What this task involves: Put the lines of the listing into a JSON list of strings, one string per line with blank lines omitted, starting with the first line and going on through the line with "genus: Chalcolestes".

Material provided:
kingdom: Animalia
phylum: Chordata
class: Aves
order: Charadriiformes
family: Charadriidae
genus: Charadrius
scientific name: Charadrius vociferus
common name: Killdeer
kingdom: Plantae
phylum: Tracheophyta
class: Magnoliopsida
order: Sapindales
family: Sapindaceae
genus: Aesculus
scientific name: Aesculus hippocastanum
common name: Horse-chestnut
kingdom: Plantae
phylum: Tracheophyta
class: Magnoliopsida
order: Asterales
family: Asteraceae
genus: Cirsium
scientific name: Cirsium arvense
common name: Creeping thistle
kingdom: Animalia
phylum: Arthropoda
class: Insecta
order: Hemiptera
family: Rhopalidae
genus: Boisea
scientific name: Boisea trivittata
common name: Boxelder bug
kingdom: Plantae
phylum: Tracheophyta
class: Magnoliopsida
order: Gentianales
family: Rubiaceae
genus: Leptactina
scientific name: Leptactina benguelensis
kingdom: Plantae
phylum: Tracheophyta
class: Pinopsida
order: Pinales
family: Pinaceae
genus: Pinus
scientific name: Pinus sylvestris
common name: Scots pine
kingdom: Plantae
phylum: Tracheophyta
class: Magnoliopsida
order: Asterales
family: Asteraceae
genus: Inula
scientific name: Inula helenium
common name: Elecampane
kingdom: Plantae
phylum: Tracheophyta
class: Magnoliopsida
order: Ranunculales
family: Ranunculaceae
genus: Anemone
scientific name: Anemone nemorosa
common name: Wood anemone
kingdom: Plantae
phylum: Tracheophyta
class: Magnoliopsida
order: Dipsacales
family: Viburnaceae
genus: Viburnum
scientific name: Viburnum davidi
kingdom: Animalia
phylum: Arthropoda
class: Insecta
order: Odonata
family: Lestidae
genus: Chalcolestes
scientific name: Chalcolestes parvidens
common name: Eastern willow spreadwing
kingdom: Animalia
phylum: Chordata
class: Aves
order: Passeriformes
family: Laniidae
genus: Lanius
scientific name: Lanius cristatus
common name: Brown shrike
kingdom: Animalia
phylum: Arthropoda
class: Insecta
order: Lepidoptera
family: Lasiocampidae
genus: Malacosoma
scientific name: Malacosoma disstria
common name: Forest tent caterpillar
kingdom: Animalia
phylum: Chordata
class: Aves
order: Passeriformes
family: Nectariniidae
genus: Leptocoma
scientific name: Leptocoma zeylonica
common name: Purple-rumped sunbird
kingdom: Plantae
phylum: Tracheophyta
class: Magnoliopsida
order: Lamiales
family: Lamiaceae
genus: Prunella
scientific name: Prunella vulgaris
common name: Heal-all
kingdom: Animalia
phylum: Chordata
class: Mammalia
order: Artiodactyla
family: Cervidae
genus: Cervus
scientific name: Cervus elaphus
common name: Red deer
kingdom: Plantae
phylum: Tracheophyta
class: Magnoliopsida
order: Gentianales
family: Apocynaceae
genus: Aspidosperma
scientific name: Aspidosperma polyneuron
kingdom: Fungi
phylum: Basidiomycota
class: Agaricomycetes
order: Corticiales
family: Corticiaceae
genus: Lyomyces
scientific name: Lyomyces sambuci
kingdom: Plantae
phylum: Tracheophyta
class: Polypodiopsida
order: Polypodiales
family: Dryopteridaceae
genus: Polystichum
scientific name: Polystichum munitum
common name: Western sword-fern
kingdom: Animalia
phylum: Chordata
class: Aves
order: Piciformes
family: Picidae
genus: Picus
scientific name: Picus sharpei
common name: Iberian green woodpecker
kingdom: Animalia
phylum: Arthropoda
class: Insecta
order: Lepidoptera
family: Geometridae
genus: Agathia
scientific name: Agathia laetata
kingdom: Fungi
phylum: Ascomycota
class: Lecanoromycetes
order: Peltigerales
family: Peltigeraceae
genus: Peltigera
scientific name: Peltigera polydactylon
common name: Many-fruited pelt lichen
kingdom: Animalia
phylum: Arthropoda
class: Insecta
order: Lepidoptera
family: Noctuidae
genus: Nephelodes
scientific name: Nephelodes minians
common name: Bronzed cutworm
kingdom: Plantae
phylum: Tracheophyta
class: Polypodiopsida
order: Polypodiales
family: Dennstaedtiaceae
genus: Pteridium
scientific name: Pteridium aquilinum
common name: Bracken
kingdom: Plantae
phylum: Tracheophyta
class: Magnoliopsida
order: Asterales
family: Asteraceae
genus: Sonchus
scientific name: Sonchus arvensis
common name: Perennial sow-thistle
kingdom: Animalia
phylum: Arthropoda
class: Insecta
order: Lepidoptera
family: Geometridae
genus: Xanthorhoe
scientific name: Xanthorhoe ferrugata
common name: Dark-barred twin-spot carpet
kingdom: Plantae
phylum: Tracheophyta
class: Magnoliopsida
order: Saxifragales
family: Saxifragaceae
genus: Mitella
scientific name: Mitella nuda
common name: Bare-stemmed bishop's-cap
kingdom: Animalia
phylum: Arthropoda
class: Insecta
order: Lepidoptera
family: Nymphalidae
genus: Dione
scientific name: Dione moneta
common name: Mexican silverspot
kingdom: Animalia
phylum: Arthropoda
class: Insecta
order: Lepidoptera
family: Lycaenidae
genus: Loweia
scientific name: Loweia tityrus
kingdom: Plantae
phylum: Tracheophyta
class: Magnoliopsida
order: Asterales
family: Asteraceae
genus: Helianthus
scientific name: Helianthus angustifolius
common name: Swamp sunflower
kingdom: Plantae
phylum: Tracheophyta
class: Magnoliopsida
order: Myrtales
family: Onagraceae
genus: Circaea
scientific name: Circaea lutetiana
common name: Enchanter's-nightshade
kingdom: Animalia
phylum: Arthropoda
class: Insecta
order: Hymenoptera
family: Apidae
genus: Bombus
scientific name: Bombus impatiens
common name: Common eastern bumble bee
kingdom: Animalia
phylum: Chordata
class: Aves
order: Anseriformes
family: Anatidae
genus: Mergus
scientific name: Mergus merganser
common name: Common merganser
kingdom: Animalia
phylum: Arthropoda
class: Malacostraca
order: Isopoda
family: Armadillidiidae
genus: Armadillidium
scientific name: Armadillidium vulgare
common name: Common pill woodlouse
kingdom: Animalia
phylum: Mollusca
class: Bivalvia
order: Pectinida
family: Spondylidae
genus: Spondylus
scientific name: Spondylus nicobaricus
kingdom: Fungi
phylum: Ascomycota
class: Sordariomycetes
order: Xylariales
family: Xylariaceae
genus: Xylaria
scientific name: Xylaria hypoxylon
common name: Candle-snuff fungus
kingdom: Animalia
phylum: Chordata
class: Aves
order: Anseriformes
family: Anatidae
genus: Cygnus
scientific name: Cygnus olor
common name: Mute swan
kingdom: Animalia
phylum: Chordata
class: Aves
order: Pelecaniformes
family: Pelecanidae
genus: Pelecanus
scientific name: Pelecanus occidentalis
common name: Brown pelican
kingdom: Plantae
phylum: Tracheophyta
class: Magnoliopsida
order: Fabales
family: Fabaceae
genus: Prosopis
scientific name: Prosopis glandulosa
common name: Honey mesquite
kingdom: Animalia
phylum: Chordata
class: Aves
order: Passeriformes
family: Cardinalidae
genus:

Answer to the problem:
[
  "kingdom: Animalia",
  "phylum: Chordata",
  "class: Aves",
  "order: Charadriiformes",
  "family: Charadriidae",
  "genus: Charadrius",
  "scientific name: Charadrius vociferus",
  "common name: Killdeer",
  "kingdom: Plantae",
  "phylum: Tracheophyta",
  "class: Magnoliopsida",
  "order: Sapindales",
  "family: Sapindaceae",
  "genus: Aesculus",
  "scientific name: Aesculus hippocastanum",
  "common name: Horse-chestnut",
  "kingdom: Plantae",
  "phylum: Tracheophyta",
  "class: Magnoliopsida",
  "order: Asterales",
  "family: Asteraceae",
  "genus: Cirsium",
  "scientific name: Cirsium arvense",
  "common name: Creeping thistle",
  "kingdom: Animalia",
  "phylum: Arthropoda",
  "class: Insecta",
  "order: Hemiptera",
  "family: Rhopalidae",
  "genus: Boisea",
  "scientific name: Boisea trivittata",
  "common name: Boxelder bug",
  "kingdom: Plantae",
  "phylum: Tracheophyta",
  "class: Magnoliopsida",
  "order: Gentianales",
  "family: Rubiaceae",
  "genus: Leptactina",
  "scientific name: Leptactina benguelensis",
  "kingdom: Plantae",
  "phylum: Tracheophyta",
  "class: Pinopsida",
  "order: Pinales",
  "family: Pinaceae",
  "genus: Pinus",
  "scientific name: Pinus sylvestris",
  "common name: Scots pine",
  "kingdom: Plantae",
  "phylum: Tracheophyta",
  "class: Magnoliopsida",
  "order: Asterales",
  "family: Asteraceae",
  "genus: Inula",
  "scientific name: Inula helenium",
  "common name: Elecampane",
  "kingdom: Plantae",
  "phylum: Tracheophyta",
  "class: Magnoliopsida",
  "order: Ranunculales",
  "family: Ranunculaceae",
  "genus: Anemone",
  "scientific name: Anemone nemorosa",
  "common name: Wood anemone",
  "kingdom: Plantae",
  "phylum: Tracheophyta",
  "class: Magnoliopsida",
  "order: Dipsacales",
  "family: Viburnaceae",
  "genus: Viburnum",
  "scientific name: Viburnum davidi",
  "kingdom: Animalia",
  "phylum: Arthropoda",
  "class: Insecta",
  "order: Odonata",
  "family: Lestidae",
  "genus: Chalcolestes"
]